Die meisten Menschen, die das Wort Meditation hören, verstehen darunter transzendentale Meditation oder ähnliche Übungen, die eine Entspannung bewirken. In diesen Zugängen richtet man die Aufmerksamkeit auf ein Objekt, gewöhnlicherweise die Empfindungen des Ein- und Ausströmens des Atems oder ein Mantra (ein spezieller Klang oder eine Wortfolge, die man still im Geist wiederholt). Alle anderen Dinge, die im Geist entstehen, werden als Ablenkungen angesehen, die nicht verfolgt werden sollen. Solche Übungen können tiefe Zustände der Ruhe hervorrufen und entwickeln eine stetige Aufmerksamkeit. Sie sind als Konzentrationsmeditationen bekannt, oder auch als Meditationen der Einsgerichtetheit. Bei den Buddhisten werden sie shamatha- oder samadhi-Meditationen genannt.

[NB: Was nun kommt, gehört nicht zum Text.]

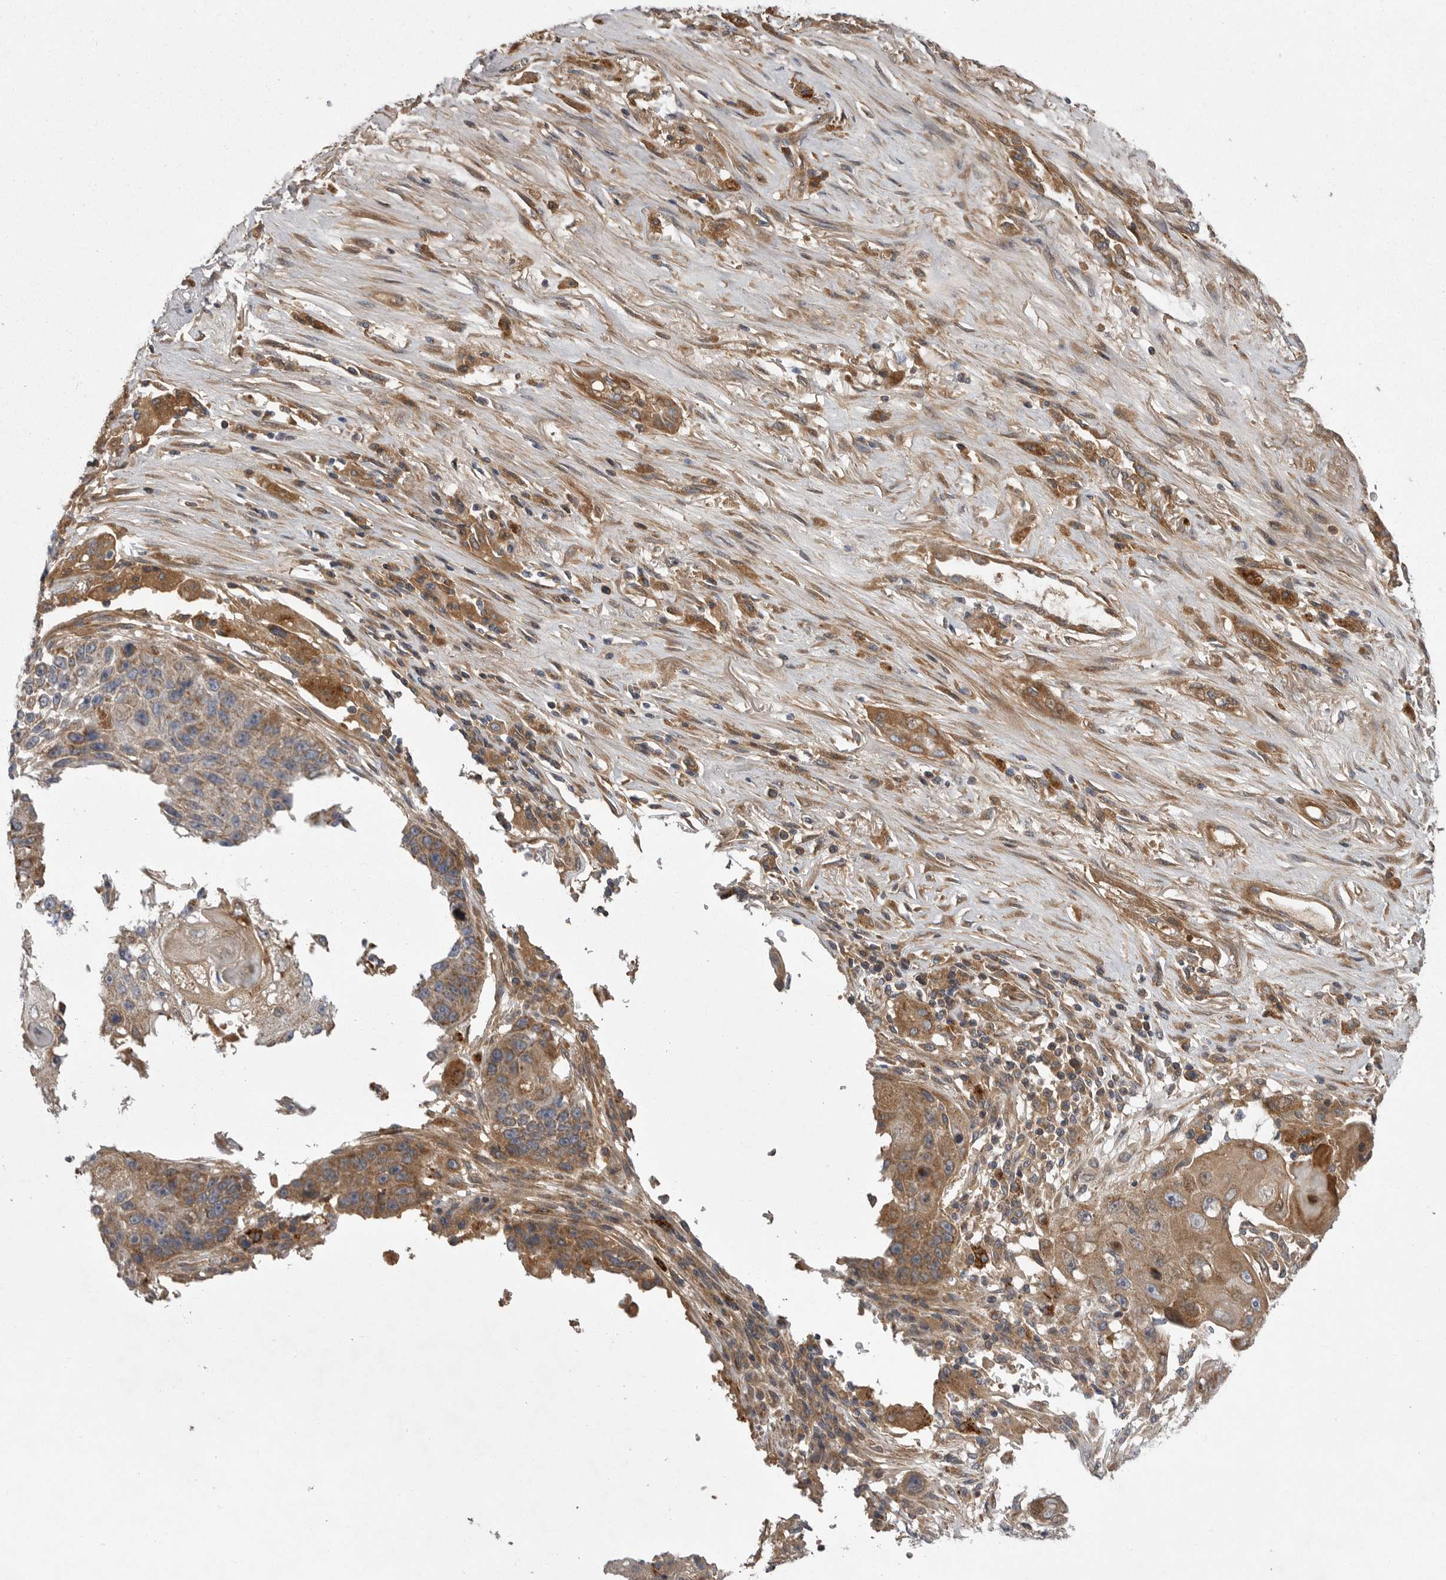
{"staining": {"intensity": "moderate", "quantity": ">75%", "location": "cytoplasmic/membranous"}, "tissue": "lung cancer", "cell_type": "Tumor cells", "image_type": "cancer", "snomed": [{"axis": "morphology", "description": "Squamous cell carcinoma, NOS"}, {"axis": "topography", "description": "Lung"}], "caption": "Tumor cells exhibit medium levels of moderate cytoplasmic/membranous expression in approximately >75% of cells in lung cancer (squamous cell carcinoma).", "gene": "CRP", "patient": {"sex": "male", "age": 61}}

Achtsamkeit ist die andere wesentliche Richtung von Meditationspraxis, auch bekannt als Vipassana oder Einsichts-Meditation. In der Übung von Achtsamkeit macht man anfangs Gebrauch von einer einsgerichteten Aufmerksamkeit, um Ruhe und Beständigkeit zu kultivieren, doch anschließend geht man darüber hinaus, indem man die Objekte der Beobachtung erweitert, sowie ein Element des Erforschens einbringt. Wenn Gedanken oder Gefühle entstehen, ignoriert man sie nicht, noch unterdrückt man sie, noch analysiert oder beurteilt man ihren Inhalt. Stattdessen betrachtet man sie, absichtlich und so gut man kann, ohne sie zu bewerten, wie sie von Moment zu Moment als Ereignisse im Feld des Gewahrseins entstehen.